Skills and Careers Information
Our graduates have a strong track record of acquiring senior positions in national and international food companies. A 2020 study by the UCC Career Services indicated that 70% of Food Science graduates had gone straight to employment.
Graduates are equipped to work in a wide range of positions such as food production and management, quality assurance, food research and food product and process innovation and development. In addition, graduates have many opportunities to advance to MSc and PhD courses.
Leaving Certificate entry requirements:
At Least six subjects must be presented. Minimum grade H4 in one subject, minimum grade H5 in one subject and minimum grade O6/H7 in four other subjects. English and Irish are requirements for all programmes unless the applicant is exempt from Irish.
The following are considered Lab Science subjects: Biology, Chemistry, Physics, Physics with Chemistry and Agricultural Science.
Applicants will need to meet the following minimum entry requirements:
|O6/H7||O6/H7||O6/H7 or H4*||O6/H7 or H4*||H4 in either a Lab Science subject, Maths or Applied Maths or Computer Science*|
* If the H4 is in Maths, Applied Maths or Computer Science an 06/H7 in a Lab Science subject is also required.
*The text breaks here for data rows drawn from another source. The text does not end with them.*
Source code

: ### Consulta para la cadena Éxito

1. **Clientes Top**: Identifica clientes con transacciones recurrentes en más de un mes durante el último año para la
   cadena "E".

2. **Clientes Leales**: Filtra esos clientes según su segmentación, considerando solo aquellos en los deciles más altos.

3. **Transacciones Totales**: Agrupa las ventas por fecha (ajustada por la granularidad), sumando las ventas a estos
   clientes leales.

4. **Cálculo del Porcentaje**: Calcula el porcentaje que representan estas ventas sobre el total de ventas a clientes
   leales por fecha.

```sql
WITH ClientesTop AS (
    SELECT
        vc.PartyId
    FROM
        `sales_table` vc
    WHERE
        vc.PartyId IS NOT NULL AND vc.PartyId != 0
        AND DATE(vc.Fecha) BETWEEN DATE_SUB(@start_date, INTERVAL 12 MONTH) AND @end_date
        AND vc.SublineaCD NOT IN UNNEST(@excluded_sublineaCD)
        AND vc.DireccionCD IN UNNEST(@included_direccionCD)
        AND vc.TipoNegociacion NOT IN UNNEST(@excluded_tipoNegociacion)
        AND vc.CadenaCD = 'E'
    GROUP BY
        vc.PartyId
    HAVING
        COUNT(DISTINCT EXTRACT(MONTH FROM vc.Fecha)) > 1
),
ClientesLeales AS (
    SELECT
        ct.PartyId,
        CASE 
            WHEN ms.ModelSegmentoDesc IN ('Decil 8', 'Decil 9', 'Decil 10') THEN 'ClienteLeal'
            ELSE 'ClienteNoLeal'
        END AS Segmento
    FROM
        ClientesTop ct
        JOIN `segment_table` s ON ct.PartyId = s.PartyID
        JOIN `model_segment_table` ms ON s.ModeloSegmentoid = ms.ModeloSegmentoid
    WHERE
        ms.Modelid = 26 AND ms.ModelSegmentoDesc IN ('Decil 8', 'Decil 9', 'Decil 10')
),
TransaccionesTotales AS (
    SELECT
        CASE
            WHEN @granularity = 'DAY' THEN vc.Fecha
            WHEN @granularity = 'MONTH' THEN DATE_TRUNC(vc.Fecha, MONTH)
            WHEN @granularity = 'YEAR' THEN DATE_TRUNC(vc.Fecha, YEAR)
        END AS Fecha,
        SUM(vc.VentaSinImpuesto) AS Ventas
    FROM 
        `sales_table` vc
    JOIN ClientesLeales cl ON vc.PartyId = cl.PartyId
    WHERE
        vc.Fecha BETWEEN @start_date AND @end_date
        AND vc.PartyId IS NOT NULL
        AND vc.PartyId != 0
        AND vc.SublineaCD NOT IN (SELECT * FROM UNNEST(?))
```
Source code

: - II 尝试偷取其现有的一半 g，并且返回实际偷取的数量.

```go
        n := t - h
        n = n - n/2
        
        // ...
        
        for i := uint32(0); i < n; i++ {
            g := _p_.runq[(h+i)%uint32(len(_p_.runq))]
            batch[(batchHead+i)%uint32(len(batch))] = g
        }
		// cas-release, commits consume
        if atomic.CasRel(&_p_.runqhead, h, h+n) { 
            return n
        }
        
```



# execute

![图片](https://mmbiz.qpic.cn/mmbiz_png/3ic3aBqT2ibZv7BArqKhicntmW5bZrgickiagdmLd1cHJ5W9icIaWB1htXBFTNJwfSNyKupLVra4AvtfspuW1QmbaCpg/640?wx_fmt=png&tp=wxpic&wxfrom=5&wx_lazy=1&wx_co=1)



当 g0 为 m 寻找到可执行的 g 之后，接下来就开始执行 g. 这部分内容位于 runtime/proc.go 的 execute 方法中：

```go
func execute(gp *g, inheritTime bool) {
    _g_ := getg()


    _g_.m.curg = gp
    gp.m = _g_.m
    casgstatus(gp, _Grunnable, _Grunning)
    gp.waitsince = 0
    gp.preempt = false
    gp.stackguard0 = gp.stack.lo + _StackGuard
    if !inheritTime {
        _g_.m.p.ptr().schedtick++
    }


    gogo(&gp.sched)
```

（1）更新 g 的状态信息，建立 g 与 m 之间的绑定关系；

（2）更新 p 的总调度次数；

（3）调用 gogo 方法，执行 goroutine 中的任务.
Mature students: Applicants should apply directly to the CAO, include a statement of interest, and may be called for an interview. Applicants must have studied a laboratory science subject at second level or QQI/FETAC level or must demonstrate involvement with science-related areas. Approximately five places are available on this course for mature students. See our Mature Applicant page here for more information.
Other qualifications: EU/EFTA/UK students presenting an alternative school-leaving qualification (e.g. A-levels or International Baccalaureate) or QQI/FE course should visit our EU/EFTA/UK Applicants pages for further information.
Non-EU applicants are expected to have educational qualifications of a standard equivalent to the Irish Leaving Certificate. In addition, where such appicants are non-native speakers of the English language they must satisfy the university of their competency in the English language.
To verify if you meet the minimum academic and language requirements visit our qualification comparison page and refer to our International Office page for more information.
Fees and Costs
Course fees include a tuition fee, student contribution fee, and capitation fee. The state will pay the tuition fees for EU students who are eligible under the Free Fees Scheme. The annual student Contribution and Capitation Fees are payable by the student. See Fees Office for more information.
For International Fees see our Fees Schedule page.
How Do I Apply
The Central Applications Office (CAO) processes applications for undergraduate courses in Irish Higher Education Institutions. Refer to the CAO page for further information.
Mature Applicants (age 23 or over)
All interested mature applicants must make an application through the Central Applications Office (CAO). See the CAO Mature Applicants and the Mature Students Admissions Pathway (MSAP) pages. Visit our Mature Student Entry page for more information.
See our QQI/FET Applicants page for information on the Quality and Qualifications Ireland (QQI)/Further Education and Training (FET) application process.
Non-EU applicants apply online via the UCC Apply portal. See our International Office page for more information.
Please note that the modules listed are indicative of the current set of modules for this course and are subject to change from year to year. Check the College Calendar for the full academic content of any given course for the current year.
- In UCC, we use the terms programme and course interchangeably to describe what a person has registered to study in UCC and its constituent colleges, schools, and departments.